** How to complete this task **
Copy out the lines below, starting at the line holding "Output key: every" and running through the end of the records, both ends included. Leave the pictures out of your copy.

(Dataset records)
===
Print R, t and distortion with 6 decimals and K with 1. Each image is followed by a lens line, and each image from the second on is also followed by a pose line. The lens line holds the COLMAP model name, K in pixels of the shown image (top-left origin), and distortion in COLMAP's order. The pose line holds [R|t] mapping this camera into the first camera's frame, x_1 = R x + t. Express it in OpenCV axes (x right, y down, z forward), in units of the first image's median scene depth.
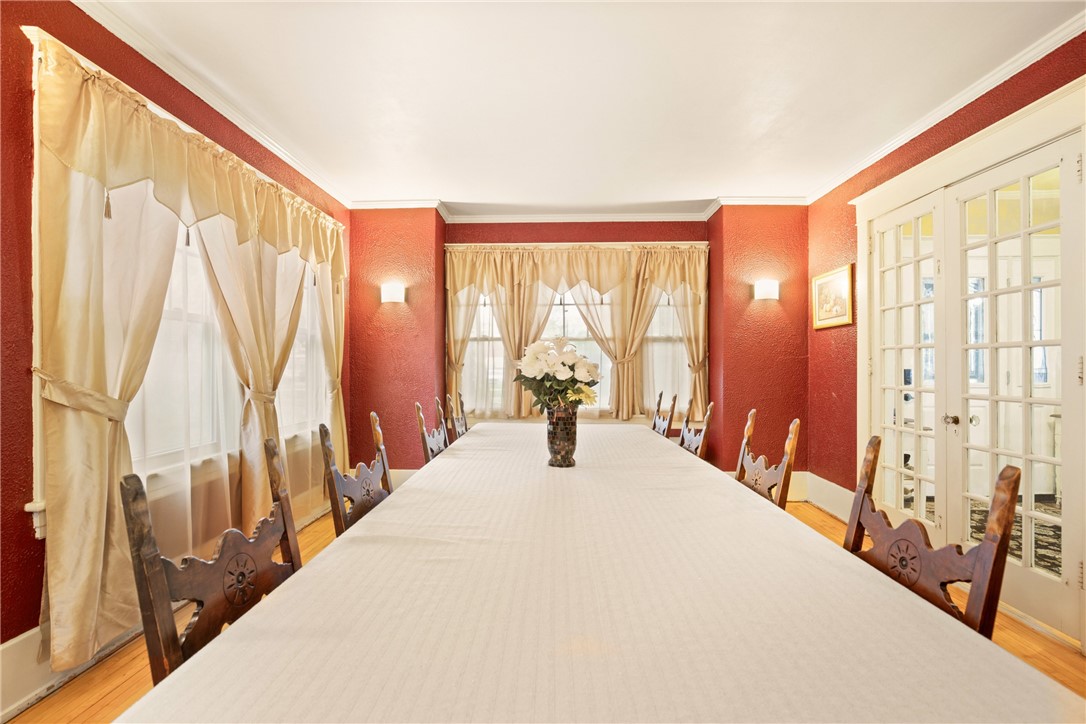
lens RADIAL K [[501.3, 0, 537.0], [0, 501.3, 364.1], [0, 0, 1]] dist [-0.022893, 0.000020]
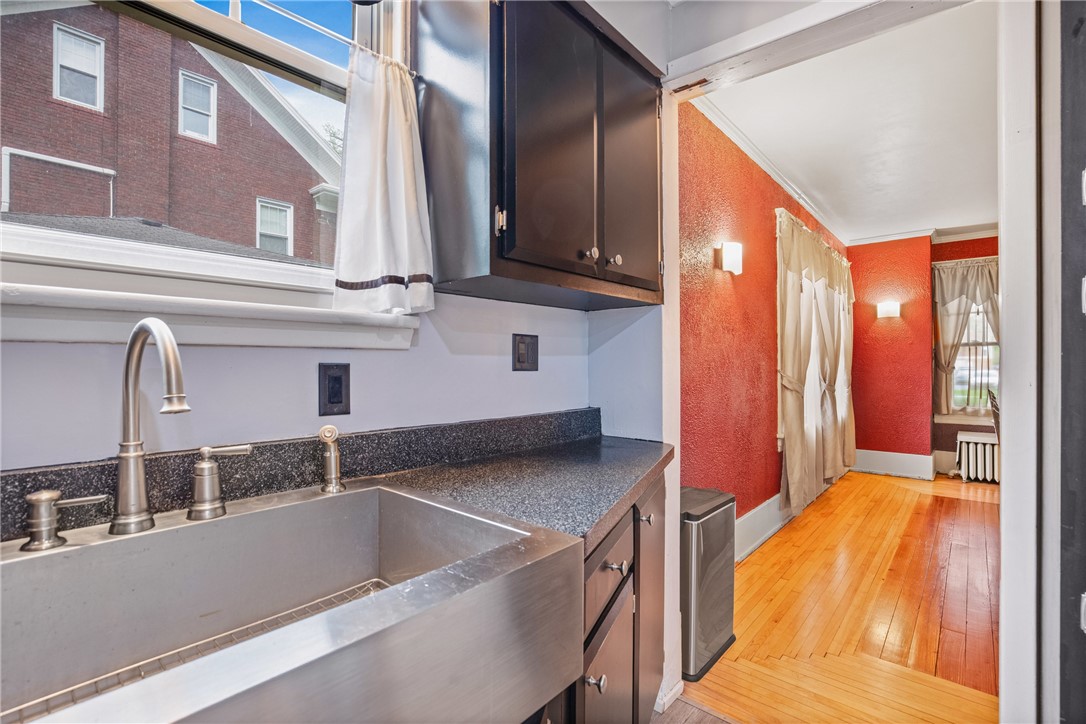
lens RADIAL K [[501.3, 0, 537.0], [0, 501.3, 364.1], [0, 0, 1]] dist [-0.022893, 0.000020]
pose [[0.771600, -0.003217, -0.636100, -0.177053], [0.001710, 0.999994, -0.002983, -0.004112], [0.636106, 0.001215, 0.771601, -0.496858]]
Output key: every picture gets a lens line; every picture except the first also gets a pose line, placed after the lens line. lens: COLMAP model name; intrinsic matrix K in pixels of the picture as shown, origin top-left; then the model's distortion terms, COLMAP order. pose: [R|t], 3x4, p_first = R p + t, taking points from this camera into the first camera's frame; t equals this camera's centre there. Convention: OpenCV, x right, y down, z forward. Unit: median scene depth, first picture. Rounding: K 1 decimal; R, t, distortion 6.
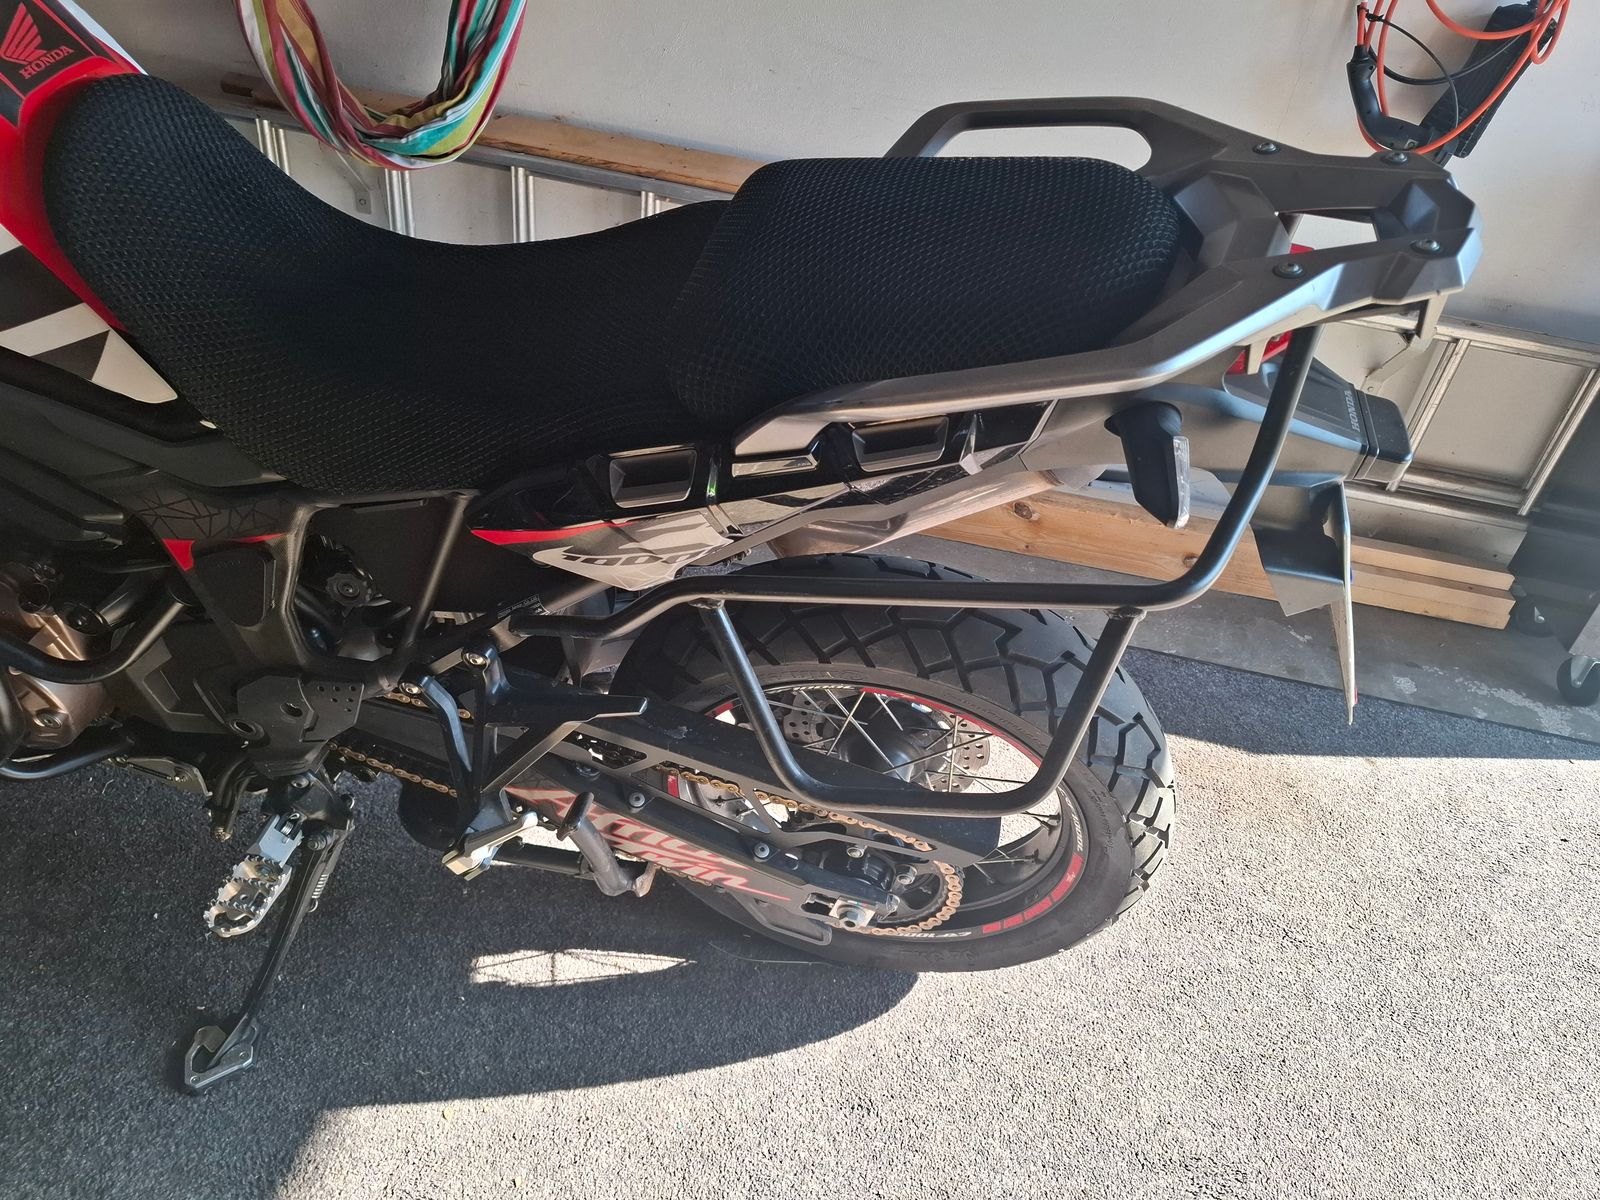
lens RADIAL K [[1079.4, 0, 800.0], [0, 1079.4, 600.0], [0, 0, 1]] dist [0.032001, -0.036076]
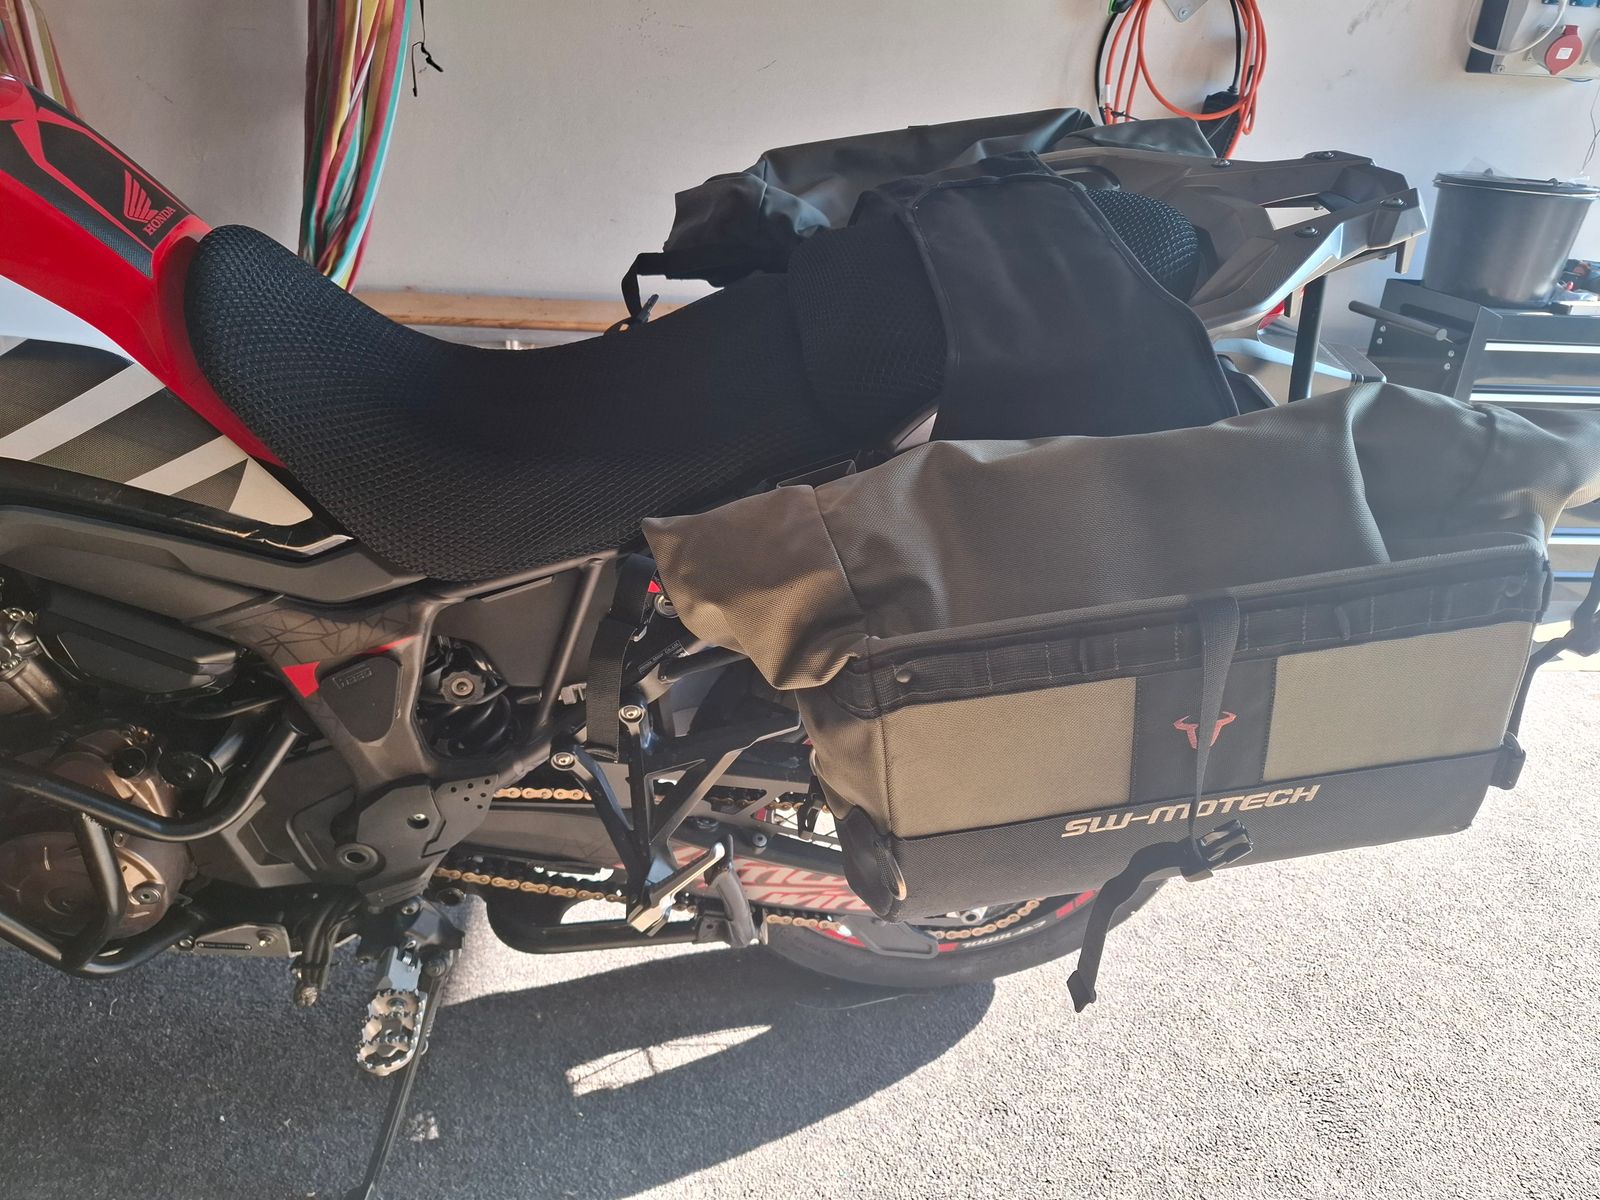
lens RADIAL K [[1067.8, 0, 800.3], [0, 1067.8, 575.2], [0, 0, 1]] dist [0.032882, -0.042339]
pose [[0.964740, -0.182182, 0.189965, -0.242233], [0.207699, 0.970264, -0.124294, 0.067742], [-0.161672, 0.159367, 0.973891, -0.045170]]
===
** Solution **
Output key: every picture gets a lens line; every picture except the first also gets a pose line, placed after the lens line. lens: COLMAP model name; intrinsic matrix K in pixels of the picture as shown, origin top-left; then the model's distortion terms, COLMAP order. pose: [R|t], 3x4, p_first = R p + t, taking points from this camera into the first camera's frame; t equals this camera's centre there. Convention: OpenCV, x right, y down, z forward. Unit: median scene depth, first picture. Rounding: K 1 decimal; R, t, distortion 6.
lens RADIAL K [[1079.4, 0, 800.0], [0, 1079.4, 600.0], [0, 0, 1]] dist [0.032001, -0.036076]
lens RADIAL K [[1067.8, 0, 800.3], [0, 1067.8, 575.2], [0, 0, 1]] dist [0.032882, -0.042339]
pose [[0.964740, -0.182182, 0.189965, -0.242233], [0.207699, 0.970264, -0.124294, 0.067742], [-0.161672, 0.159367, 0.973891, -0.045170]]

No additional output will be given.